Brett McKay: Si quelqu'un qui écoute ceci, comment commencer avec ça? Y a-t-il des écoles où tu peux aller? Comment débuter l'apnée?

James Nestor: La meilleure chose à faire est de suivre un cours car ils vous apprennent la sécurité, ils vous apprennent que ce n'est pas une chose imprudente et extrême où vous vous poussez à votre limite et revenez à bout de souffle. C’est une pratique méditative, c’est une pratique yogique. Vous devez respecter votre corps et votre place dans l'océan, donc un cours est la meilleure chose à faire. Je pense que Performance Freediving International enseigne d'excellents cours. Ce n’est vraiment pas des conneries. Ils vous apprennent d'abord la sécurité, puis ils vous guident étape par étape tout au long du processus.

Beaucoup de gens le font aussi avec des amis, mais il est préférable pour moi de connaître la mécanique de votre corps et comment respirer correctement et toute la sécurité avant tout. J'ai suivi un cours avec PFI, Performance Freediving International. Vraiment, j'ai vraiment aimé et je connais d'autres personnes qui l'ont fait aussi.

Brett McKay: Cool. James, sur quoi travailles-tu ensuite? Quel est votre prochain grand projet? Allez-vous explorer une autre facette de la physiologie humaine qui est époustouflante?

James Nestor: Nous travaillons actuellement sur un documentaire de Deep axé sur la communication entre les cétacés, les dauphins et les baleines. Ce que nous espérons faire, c’est filmer ces expériences au fur et à mesure qu’elles se produisent. J'y ai consacré la majeure partie de mon temps. Depuis environ 3 ou 4 mois, nous écrivons des propositions, des bandes-annonces et tout ça. J'ai aussi une autre idée de livre que je prépare en ce moment, mais je n’ai pas trouvé trop de temps pour le faire. Je veux juste rester un peu plus longtemps dans l'océan. Je ne suis pas tout à fait prêt à me lancer dans autre chose. Je pense que le potentiel de ces chercheurs en apnée pour vraiment faire une percée scientifique historique ici sera très possible dans les deux prochaines années et j'aimerais les aider et en faire partie.

Brett McKay: Impressionnant. James Nestor, merci beaucoup pour votre temps. C’est un plaisir.

James Nestor: Merci beaucoup.

Brett McKay: Notre invité d'aujourd'hui était James Nestor. Il est l’auteur du livre Deep: Freediving, Renegade Science et What the Ocean Tells Us About Ourselves. Il est disponible sur amazon.com.

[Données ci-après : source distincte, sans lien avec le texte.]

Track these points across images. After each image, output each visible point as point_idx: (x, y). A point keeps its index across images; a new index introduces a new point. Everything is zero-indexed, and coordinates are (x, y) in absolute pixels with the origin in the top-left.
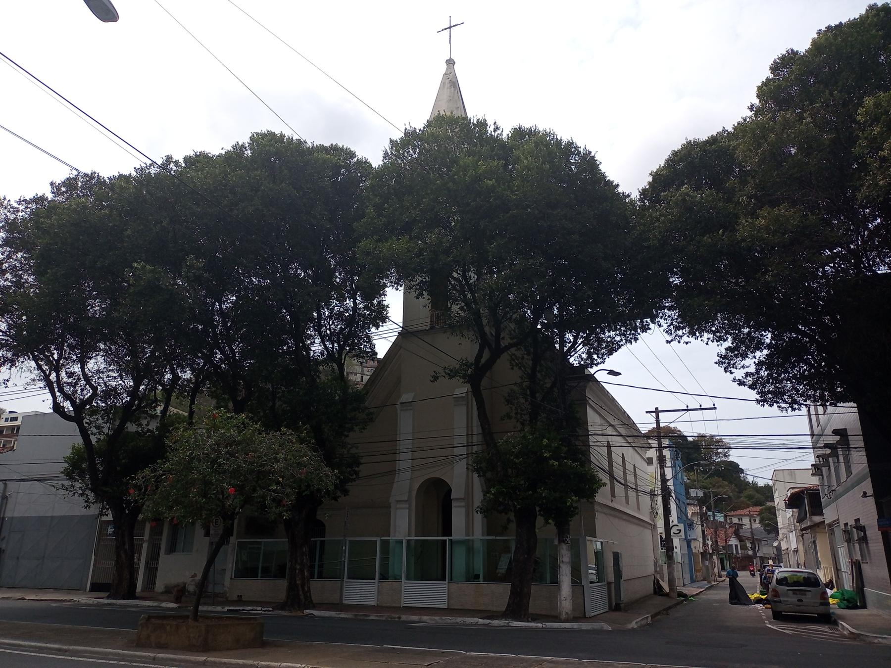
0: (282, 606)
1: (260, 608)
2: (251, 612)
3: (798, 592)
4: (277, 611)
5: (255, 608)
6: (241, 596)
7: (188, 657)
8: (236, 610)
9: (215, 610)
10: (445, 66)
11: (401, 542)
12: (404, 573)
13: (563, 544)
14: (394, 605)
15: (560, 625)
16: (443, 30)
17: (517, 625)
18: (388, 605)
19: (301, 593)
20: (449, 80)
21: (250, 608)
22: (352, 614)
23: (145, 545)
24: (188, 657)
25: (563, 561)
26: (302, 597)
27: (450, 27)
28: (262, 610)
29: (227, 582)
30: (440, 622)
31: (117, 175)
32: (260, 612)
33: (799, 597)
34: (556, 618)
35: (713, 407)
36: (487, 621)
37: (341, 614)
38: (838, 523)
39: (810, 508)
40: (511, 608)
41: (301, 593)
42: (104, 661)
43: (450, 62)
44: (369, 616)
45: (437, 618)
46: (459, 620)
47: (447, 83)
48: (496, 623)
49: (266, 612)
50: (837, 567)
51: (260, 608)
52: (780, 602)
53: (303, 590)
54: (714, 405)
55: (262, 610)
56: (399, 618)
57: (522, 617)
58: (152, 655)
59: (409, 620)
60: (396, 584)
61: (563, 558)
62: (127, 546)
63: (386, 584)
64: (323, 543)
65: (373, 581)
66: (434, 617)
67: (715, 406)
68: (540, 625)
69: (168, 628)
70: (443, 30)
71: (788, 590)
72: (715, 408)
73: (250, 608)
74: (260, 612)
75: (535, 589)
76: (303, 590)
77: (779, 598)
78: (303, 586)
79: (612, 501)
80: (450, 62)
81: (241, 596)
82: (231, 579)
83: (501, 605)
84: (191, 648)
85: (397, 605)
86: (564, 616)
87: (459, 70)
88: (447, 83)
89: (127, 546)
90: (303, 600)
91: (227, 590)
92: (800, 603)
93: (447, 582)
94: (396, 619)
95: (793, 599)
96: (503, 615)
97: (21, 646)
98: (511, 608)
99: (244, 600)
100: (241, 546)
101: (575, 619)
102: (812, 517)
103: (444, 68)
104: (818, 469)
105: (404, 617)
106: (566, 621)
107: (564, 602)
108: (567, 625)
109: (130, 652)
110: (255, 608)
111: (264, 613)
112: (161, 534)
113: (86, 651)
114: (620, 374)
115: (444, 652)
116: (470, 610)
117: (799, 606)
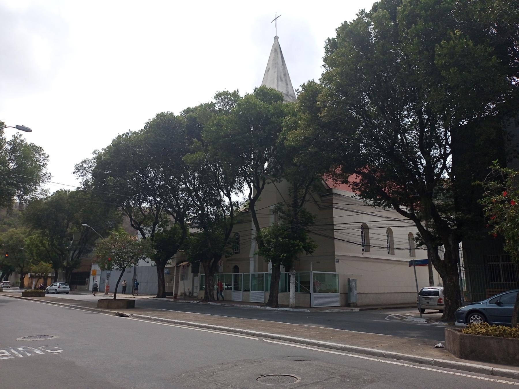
3: (427, 299)
10: (274, 40)
19: (209, 295)
23: (175, 277)
26: (209, 297)
30: (246, 307)
31: (222, 92)
33: (428, 301)
34: (287, 306)
36: (259, 307)
41: (209, 295)
43: (276, 38)
45: (245, 306)
46: (251, 306)
48: (262, 308)
53: (210, 294)
56: (234, 305)
62: (161, 277)
63: (246, 292)
76: (210, 294)
78: (210, 292)
79: (363, 254)
80: (276, 38)
85: (248, 301)
89: (161, 277)
92: (427, 304)
93: (242, 291)
101: (296, 307)
103: (273, 40)
106: (291, 308)
108: (291, 309)
112: (179, 273)
115: (334, 331)
117: (427, 305)
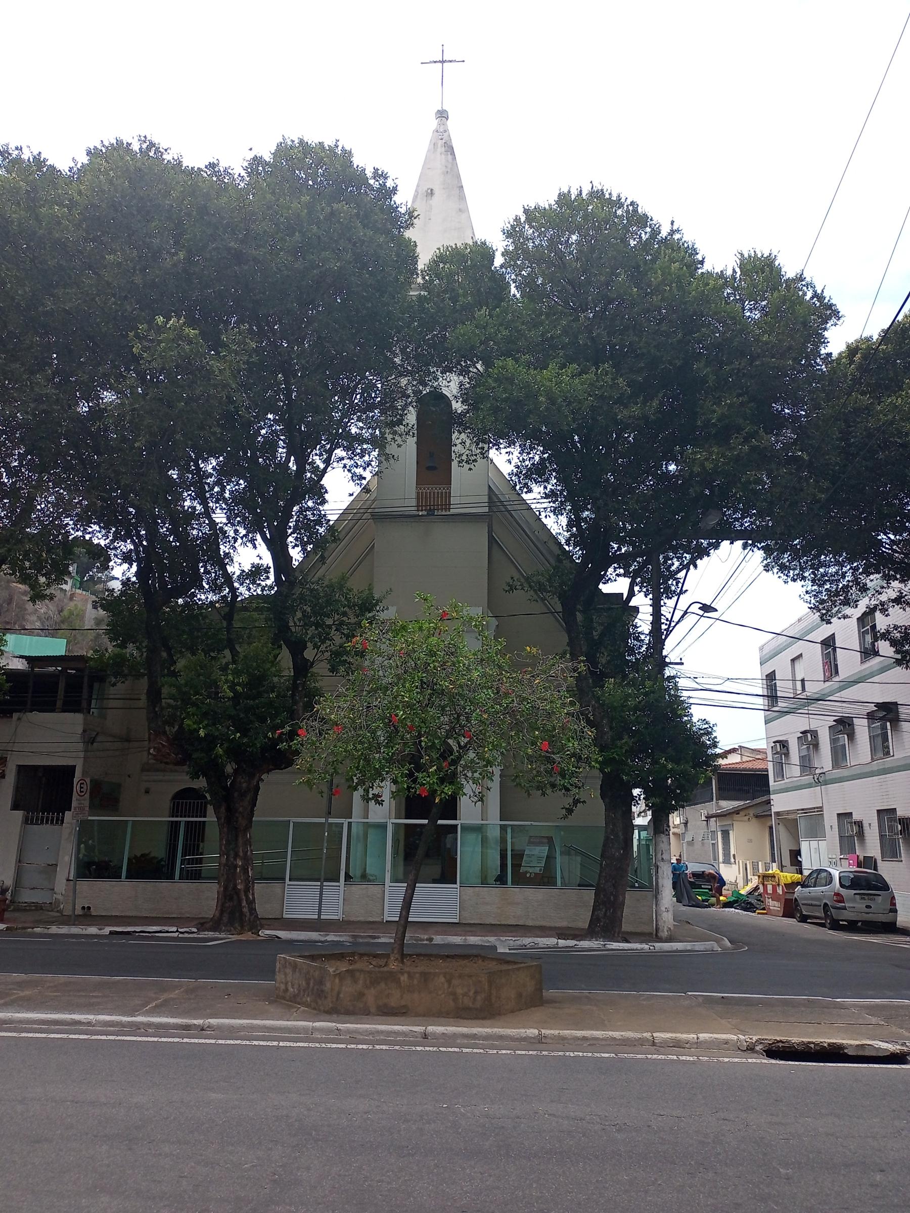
0: (215, 925)
1: (174, 929)
2: (157, 934)
3: (866, 897)
4: (206, 933)
5: (166, 928)
6: (89, 908)
7: (475, 1030)
8: (128, 933)
9: (84, 932)
11: (383, 827)
12: (388, 871)
13: (662, 835)
14: (371, 919)
15: (671, 945)
16: (430, 62)
17: (618, 948)
18: (362, 919)
19: (244, 903)
20: (444, 141)
21: (155, 928)
22: (349, 935)
24: (475, 1030)
25: (663, 859)
26: (245, 910)
27: (443, 62)
28: (177, 931)
29: (61, 885)
32: (176, 935)
35: (680, 661)
37: (328, 935)
38: (822, 811)
39: (717, 791)
40: (602, 924)
42: (306, 1045)
44: (378, 937)
46: (527, 941)
47: (439, 145)
49: (186, 935)
50: (781, 863)
51: (174, 929)
52: (844, 908)
54: (681, 659)
55: (177, 931)
56: (431, 940)
57: (616, 935)
58: (419, 1029)
59: (446, 942)
60: (374, 890)
61: (664, 855)
63: (358, 890)
64: (350, 824)
65: (337, 884)
66: (487, 938)
67: (682, 661)
68: (645, 946)
69: (404, 978)
70: (430, 62)
71: (855, 894)
72: (682, 664)
73: (155, 928)
74: (176, 935)
75: (630, 898)
77: (844, 905)
78: (247, 890)
80: (442, 115)
81: (89, 908)
82: (68, 880)
83: (583, 920)
84: (462, 1013)
86: (664, 934)
87: (455, 129)
88: (439, 145)
90: (248, 914)
91: (59, 897)
94: (425, 942)
95: (861, 905)
96: (590, 932)
97: (79, 1023)
98: (602, 924)
99: (94, 914)
100: (85, 828)
102: (720, 801)
103: (434, 123)
104: (784, 746)
105: (438, 939)
107: (665, 914)
109: (486, 1030)
110: (166, 928)
111: (181, 935)
113: (253, 1028)
114: (717, 610)
116: (494, 925)
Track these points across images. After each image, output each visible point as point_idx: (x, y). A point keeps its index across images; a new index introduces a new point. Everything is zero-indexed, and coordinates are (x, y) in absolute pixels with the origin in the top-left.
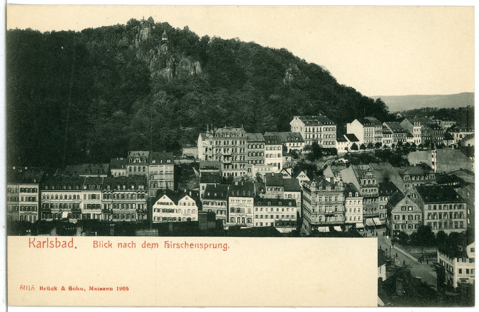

Cela conclut une autre édition du podcast Art of Maneness. Pour plus de trucs et de conseils virils, assurez-vous de consulter le site Web Art of Maneness à artofmaneness.com. Si vous aimez le podcast, j'apprécierais vraiment que vous vous rendiez sur iTunes ou Stitcher pour nous donner une critique qui vous aidera à faire connaître le podcast. L'un des meilleurs compliments que vous puissiez nous faire est de recommander le podcast à un ami ou à un membre de votre famille. J'apprécie beaucoup. Merci de votre soutien. Jusqu'à la prochaine fois, c'est Brett McKay qui vous dit de rester viril.